The Adèle team works in Software Engineering, more precisely on two main topics: domain specific engineering environments, and dynamic applications. In both cases, the team emphasizes real industrial issues, and adopts a model based approach.

A domain specific environment is an environment which "knows" the tools, methods, procedure and conventions shared by a group of persons, when performing specific tasks. Based on this knowledge, a Computer Aided Domain Specific Environment (CADSE) can assist and automate the work to be performed in that specific domain.

Our technology allows to generate a CADSE from a number of models describing the knowledge, its know how and behavior in a specific domain; and to build large scope and full fledge engineering environments from a composition of such specific environments.

The increasing complexity of an open world made of a large and unpredictable amount of interconnected devices and machines, requires zero management distributed applications. Future applications must be dynamic, autonomic and pervasive, which represents a serious challenge.

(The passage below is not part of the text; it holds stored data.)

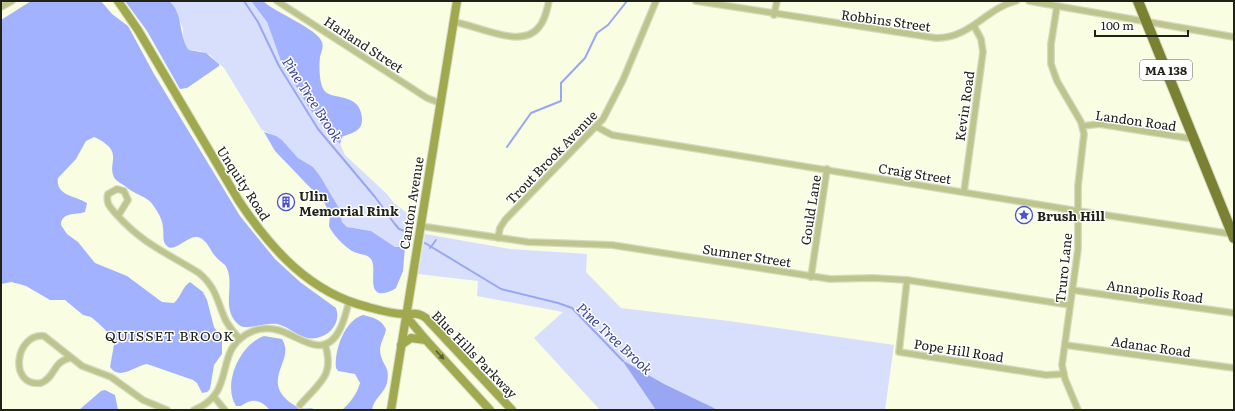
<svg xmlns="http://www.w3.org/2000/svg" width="1235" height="411" font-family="Literata,serif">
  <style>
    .green { fill: #d8dffd }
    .forest { fill: #a3b2fe }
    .water { fill: #99a7f2 }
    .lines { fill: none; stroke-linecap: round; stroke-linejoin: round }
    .stream { stroke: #99a7f2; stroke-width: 2 }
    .street-casing { stroke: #d6dac2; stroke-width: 8 }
    .secondary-casing { stroke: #d6dac2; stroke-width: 10 }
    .highway-casing { stroke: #d6dac2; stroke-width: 12 }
    .street { stroke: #bec58c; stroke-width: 5.5 }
    .secondary { stroke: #a1a94f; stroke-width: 8 }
    .highway { stroke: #7a8133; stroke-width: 10 }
    .oneway { fill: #5a5e30 }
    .labels { text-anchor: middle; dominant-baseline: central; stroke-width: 3; stroke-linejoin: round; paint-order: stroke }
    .shield { fill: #fff; stroke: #63645d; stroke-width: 1 }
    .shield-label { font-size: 12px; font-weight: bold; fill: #202117 }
    .street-label { font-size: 13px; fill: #202117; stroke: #fff }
    .poi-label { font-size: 13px; font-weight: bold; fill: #202117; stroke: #fff; text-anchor: start }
    .water-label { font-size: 14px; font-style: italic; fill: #383f96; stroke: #fff }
    .neighbourhood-label { font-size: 14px; letter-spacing: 1px; fill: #202117; stroke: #fff }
  </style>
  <rect width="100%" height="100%" fill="#f9fde2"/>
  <g class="green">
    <polygon points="169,1 251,1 267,22 277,49 309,108 331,136 340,144 345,155 387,194 394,203 407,213 410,223 405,247 395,247 371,231 347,227 342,222 339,208 320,176 312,167 298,158 282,140 262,130 224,68 210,55 200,51 189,50 182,41 183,29 175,9"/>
    <polygon points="425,234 510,249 587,254 586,272 621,308 729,321 894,345 885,410 600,410 534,338 563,312 477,296 478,281 418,274"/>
  </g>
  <g class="forest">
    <path d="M31 1H101L112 14 128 26 154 74 240 216 275 259 300 282 336 308C343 328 320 345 301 336 293 332 286 326 277 324 265 322 247 331 239 325 219 309 237 283 225 265 222 262 218 260 216 257 211 252 209 244 203 240 202 238 200 238 198 237 187 235 174 255 166 245 162 241 164 233 163 228 163 221 159 214 155 208 148 195 136 196 125 186 122 184 118 182 115 179 105 163 127 152 94 137L86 141 76 159 58 178C55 196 77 196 87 203L85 212C76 215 61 212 61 225L67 234 78 242 95 263 127 276 162 302 174 303C181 297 182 287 190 282L203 292 207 300 214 327 222 339V354L214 365 210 389 207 392 202 393 197 383 193 380 147 364C134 366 120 381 110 367L115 339 97 322 91 317 83 315 65 300H50L26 286 19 284 11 282 1 284V20Z"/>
    <path d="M125 1H169C184 13 178 37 189 50L206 53 219 64V66L187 88 180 89 147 31Z"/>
    <path d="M251 1H263C276 13 318 29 322 42 324 48 321 52 320 57 319 65 319 83 324 90 330 101 360 91 362 118 363 132 351 133 342 137L340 144 331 136 309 108 281 61 267 22Z"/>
    <path d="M264 132 276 136 282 140 298 158 313 167 320 176 339 208 342 222 347 227 371 231 395 247H405L403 271 396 288C392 291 385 294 379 293 368 289 377 267 371 259 367 254 362 255 357 253 348 251 332 234 329 226L330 215 324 202 275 151Z"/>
    <path d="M363 315C374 318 381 319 386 329 385 336 380 343 380 350 381 365 391 366 387 383 384 394 373 399 372 410H342C350 403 357 394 360 383L355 374 338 371 336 368C334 350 345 320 363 315Z"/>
    <path d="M264 336 282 339C292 355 276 368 278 384 278 394 292 406 301 408 307 410 310 406 316 410H270C261 400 253 397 241 406H236C222 384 240 344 264 336Z"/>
    <polygon points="105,390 115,395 118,410 79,410 101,391"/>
  </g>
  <polygon class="water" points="622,360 664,384 718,410 656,410"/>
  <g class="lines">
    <g class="stream">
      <polyline points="244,1 258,22 279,66 318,129 375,197 394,223 399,229 410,233"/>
      <polyline points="507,147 531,113 561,101 561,83 585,58 597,33 608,25 627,1"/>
      <polyline points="425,243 501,289 558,303 572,308 623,361"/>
      <polyline points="430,248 436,240"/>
    </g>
    <g class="street-casing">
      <g id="street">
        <polyline points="277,1 427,98 440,103"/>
        <path d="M696 1 936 38C971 38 985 9 1016 1"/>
        <polyline points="1029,1 1234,37"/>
        <polyline points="1057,6 1051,44 1051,64 1057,81 1081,122 1084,134 1078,186 1078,249 1062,365 1065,379 1078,410"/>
        <polyline points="1,7 12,1"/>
        <polyline points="774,15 777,1"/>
        <path d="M454 22C477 25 522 50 539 27 545 20 547 10 549 1"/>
        <polyline points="1083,126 1099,124 1194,139"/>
        <polyline points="597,127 612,135 1078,211 1232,234"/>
        <polyline points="964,192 983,52 981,39 974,26"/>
        <path d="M118 216 128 200 124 191 117 189 108 194C105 204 112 209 117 215 143 244 167 253 199 273 217 288 217 302 226 321 230 328 235 334 240 339"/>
        <polyline points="420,226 528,242 612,245 830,279 873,278 907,280 1070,305"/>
        <polyline points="498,238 500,228 505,220 603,119 623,80 656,1"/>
        <polyline points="811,277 827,169"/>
        <polyline points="907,280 899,352 1046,375 1064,374"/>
        <polyline points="1072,290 1234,313"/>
        <polyline points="1065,345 1234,368"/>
        <path d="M70 358C52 362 56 377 41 383 8 387 15 333 44 336L82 366 111 377 143 400 167 410"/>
        <polyline points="214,397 225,410"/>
        <path d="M300 405C320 382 335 376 325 344"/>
        <path d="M194 410C240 391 210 349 253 331 261 328 270 328 278 330 298 335 323 361 339 331 344 322 346 312 349 302"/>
      </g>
    </g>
    <g class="secondary-casing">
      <g id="secondary">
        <path d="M118 1 138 30 239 201C271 249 310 293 368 307 379 310 392 314 404 314 414 315 416 311 426 318L512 410"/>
        <polyline points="405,315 426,340 490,410"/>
        <polyline points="401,345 411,338 426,340"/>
        <polyline points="391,410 457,1"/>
      </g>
    </g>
    <g class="highway-casing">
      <polyline id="highway" points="1138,1 1234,238"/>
    </g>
    <use href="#street" class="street"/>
    <use href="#secondary" class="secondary"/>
    <use href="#highway" class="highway"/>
  </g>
  <defs><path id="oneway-solid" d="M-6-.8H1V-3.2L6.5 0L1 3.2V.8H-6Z"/></defs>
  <use class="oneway" href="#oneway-solid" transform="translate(440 355) rotate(47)"/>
  <defs>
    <g id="building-ring" transform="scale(0.9)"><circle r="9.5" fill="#fff" stroke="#4c54c9" stroke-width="1.5"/><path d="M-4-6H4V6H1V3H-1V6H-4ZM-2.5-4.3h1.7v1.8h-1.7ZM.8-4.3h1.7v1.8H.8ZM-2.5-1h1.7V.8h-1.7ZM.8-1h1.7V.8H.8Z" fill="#4c54c9"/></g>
    <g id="sight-ring" transform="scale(0.9)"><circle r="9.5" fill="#fff" stroke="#4c54c9" stroke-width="1.5"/><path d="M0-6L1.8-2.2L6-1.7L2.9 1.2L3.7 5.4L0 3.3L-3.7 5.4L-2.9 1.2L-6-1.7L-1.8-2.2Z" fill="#4c54c9"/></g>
  </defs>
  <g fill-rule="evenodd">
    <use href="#building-ring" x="286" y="202"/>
    <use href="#sight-ring" x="1024" y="215"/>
  </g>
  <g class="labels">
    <rect class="shield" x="1140" y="60" width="52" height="20" rx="3"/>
    <g class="shield-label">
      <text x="1166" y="70">MA 138</text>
    </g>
    <g class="street-label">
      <text transform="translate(886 20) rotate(8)">Robbins Street</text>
      <text transform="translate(364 44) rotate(33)">Harland Street</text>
      <text transform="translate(964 106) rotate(-82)">Kevin Road</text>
      <text transform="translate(1136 120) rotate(8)">Landon Road</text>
      <text transform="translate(551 157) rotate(-46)">Trout Brook Avenue</text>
      <text transform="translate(915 173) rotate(9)">Craig Street</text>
      <text transform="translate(244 183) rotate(57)">Unquity Road</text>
      <text transform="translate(411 203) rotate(-81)">Canton Avenue</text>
      <text transform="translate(810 210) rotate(-81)">Gould Lane</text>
      <text transform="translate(747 255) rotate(9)">Sumner Street</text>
      <text transform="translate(1063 268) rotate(-84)">Truro Lane</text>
      <text transform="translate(1155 291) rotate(8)">Annapolis Road</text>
      <text transform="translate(1151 346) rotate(8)">Adanac Road</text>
      <text transform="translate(959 350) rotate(9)">Pope Hill Road</text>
      <text transform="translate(475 354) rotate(46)">Blue Hills Parkway</text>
    </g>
    <g class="poi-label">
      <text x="299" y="195">Ulin<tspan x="299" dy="15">Memorial Rink</tspan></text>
      <text x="1037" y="215">Brush Hill</text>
    </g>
    <g class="water-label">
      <text transform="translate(313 99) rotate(57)">Pine Tree Brook</text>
      <text transform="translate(615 338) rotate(43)">Pine Tree Brook</text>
    </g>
    <g class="neighbourhood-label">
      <text x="170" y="335">QUISSET BROOK</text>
    </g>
  </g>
  <rect width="1235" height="411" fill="none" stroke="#202117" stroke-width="4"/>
  <path d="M1095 30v6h93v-6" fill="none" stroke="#202117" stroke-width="2"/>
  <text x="1101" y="30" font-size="12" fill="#202117" stroke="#ffffff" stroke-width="3" paint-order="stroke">100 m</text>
</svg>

We address this challenge from basic service platforms (OSGi in our case), high level dynamic platforms (on top of OSGi, like iPOJO and SAM), and environments for the design, implementation and maintenance of such demanding applications. We experiment our solution in different domains like home office, electric networks etc.

Team History

The Adèle team (Atelier de DEveloppement LogiciEl) was created in the early 80s with syntactic editors as the primary research topic, and program repository as a secondary topic. The program repository soon became the Adèle configuration manager.

The original point of Adèle was a very innovative way to automatically build configurations based on a semantic selection of components satisfying some functional and non functional characteristics.  In order to validate this mechanism, the Adèle system was extended to include all the features required for a real Software Configuration Management (SCM) system. This early Adèle version was sold to the airspace industry and was used to develop the Airbus A320 software, and later on the other Airbus and a number of flying and non flying pacific or not systems. Along the years, the Adèle system was rebuilt and enhanced a number of times, still emphasizing the large and high end systems. Along the years we have addressed virtually all the dimensions of Software Configuration Management, among others active data bases, hierarchical automatic configuration, workspace control, cooperative work, process support, versioning, interoperability and architecture, SCM/PDM (Product Data Management) integration to mention the most salient.

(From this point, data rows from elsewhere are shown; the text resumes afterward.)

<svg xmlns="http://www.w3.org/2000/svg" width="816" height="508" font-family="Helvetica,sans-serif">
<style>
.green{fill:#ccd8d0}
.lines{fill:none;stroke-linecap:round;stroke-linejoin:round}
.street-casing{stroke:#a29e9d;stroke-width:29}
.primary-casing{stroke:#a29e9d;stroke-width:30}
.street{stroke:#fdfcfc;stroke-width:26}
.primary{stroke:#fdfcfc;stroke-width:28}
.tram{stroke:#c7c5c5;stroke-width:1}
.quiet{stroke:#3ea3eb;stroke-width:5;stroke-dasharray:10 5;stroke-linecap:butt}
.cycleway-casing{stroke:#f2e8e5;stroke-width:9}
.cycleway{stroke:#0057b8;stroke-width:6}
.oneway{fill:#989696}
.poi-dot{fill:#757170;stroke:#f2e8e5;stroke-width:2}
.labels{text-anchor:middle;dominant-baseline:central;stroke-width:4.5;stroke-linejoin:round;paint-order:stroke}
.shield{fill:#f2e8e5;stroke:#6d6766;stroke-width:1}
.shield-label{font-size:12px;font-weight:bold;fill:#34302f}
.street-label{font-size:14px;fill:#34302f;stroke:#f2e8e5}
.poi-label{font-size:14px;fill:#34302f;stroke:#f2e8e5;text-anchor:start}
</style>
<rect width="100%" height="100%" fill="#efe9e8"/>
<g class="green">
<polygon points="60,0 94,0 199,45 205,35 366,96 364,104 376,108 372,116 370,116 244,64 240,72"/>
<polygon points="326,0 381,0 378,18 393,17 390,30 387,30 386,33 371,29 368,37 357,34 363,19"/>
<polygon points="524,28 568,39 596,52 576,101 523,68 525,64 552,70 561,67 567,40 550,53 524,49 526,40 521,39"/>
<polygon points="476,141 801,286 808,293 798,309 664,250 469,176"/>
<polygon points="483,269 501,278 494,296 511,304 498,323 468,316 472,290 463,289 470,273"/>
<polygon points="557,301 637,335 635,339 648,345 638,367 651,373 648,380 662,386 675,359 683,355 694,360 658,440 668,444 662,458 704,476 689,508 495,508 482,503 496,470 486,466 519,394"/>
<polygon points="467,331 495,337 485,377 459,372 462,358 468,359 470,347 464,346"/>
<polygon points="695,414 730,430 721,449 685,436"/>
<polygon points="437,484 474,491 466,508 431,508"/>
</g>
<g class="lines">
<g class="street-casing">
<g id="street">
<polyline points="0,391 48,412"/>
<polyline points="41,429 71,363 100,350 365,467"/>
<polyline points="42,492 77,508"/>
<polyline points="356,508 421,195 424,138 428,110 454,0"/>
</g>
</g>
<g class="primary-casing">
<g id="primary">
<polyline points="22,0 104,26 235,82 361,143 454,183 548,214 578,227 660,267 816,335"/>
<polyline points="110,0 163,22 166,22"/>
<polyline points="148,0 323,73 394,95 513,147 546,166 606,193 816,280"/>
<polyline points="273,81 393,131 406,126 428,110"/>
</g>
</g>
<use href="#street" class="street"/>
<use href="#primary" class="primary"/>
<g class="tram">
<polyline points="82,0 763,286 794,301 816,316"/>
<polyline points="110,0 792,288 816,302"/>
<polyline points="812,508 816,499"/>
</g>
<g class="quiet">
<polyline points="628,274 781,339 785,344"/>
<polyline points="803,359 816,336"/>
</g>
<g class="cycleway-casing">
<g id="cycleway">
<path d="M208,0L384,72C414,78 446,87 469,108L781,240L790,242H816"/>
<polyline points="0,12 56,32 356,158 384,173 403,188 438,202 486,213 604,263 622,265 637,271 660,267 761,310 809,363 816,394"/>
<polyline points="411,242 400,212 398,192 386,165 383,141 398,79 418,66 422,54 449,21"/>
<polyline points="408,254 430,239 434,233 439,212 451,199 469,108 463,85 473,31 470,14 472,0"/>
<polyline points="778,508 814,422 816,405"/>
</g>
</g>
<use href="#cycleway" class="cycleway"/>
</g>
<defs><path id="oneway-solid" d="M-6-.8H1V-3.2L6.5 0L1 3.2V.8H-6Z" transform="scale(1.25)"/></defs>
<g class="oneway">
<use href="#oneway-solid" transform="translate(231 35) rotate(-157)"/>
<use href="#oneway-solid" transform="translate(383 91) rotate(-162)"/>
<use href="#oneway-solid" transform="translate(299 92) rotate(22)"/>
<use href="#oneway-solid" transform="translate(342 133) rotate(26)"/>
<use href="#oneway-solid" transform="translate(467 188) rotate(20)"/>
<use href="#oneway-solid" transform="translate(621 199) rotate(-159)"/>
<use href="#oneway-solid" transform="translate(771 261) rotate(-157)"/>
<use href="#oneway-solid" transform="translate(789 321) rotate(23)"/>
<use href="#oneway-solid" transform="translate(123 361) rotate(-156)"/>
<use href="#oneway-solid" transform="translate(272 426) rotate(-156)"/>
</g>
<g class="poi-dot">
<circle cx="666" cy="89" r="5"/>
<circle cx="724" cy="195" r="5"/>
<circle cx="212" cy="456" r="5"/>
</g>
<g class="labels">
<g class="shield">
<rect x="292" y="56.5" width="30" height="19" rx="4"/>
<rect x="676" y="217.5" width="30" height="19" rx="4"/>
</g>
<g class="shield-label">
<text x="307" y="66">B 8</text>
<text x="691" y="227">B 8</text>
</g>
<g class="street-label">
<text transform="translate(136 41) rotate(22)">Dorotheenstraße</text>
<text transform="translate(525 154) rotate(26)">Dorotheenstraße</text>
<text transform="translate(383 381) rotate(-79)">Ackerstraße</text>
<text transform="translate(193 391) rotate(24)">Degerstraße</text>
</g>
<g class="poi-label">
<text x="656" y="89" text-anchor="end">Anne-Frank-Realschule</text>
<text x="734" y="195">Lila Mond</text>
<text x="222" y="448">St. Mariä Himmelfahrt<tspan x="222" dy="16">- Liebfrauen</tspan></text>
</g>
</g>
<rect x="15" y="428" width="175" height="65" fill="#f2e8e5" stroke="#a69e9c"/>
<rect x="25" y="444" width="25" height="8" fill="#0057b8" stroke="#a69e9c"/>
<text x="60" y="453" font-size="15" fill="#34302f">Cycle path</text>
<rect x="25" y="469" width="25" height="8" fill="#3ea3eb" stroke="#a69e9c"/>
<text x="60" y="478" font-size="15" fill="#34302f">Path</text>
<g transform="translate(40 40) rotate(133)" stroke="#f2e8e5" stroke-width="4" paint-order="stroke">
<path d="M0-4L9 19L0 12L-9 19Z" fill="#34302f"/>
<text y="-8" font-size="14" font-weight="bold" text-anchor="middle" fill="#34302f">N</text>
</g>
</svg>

In the late 80s and early 90s, Adèle was considered among the three or four best SCM systems on the market (cf. the OVUM reports). This success made that Adèle was sold to a number of big companies and our publications on the topic made that we are considered among the best experts in the area.

In 1993 Adèle was bought by Dassault Systems for which we developed the largest cooperative environment of that time, with 1000 engineers in concurrence, 1 million files and a tera byte of data. In 1995, the product becoming too big for a tiny academic team, Adele right and ownership was sold to Dassault Systems, and a common laboratory was created in Grenoble. The work on the Adèle SCM system stopped in the 2000, with more than 10 000 licences sold to industry. Nevertheless the experience and the style of work established during these 20 years of work are still applied to all the works performed in the team.

In the 80s and early 90s SCM was clearly the almost unique topic. In the 90s, a major research topic, in parallel with SCM, was process support. We have developed successive versions of the APEL process support tool, used in many projects and in experimental exploitation. From the mid 90s, an underlying line of work has been related to interoperability. This topic manifests in different results, from process interoperability, to environment and tool interoperability, until CADSEs and CADSE generators. During the Dassault Systèmes collaboration, in the mid 90s, we started our work on components models and run time support. This work was rapidly  focusing on service platforms (with OSGi), and more recently, its extensions toward dynamic and autonomic platforms, with as a long term goal, the “future ideal dynamic platform”.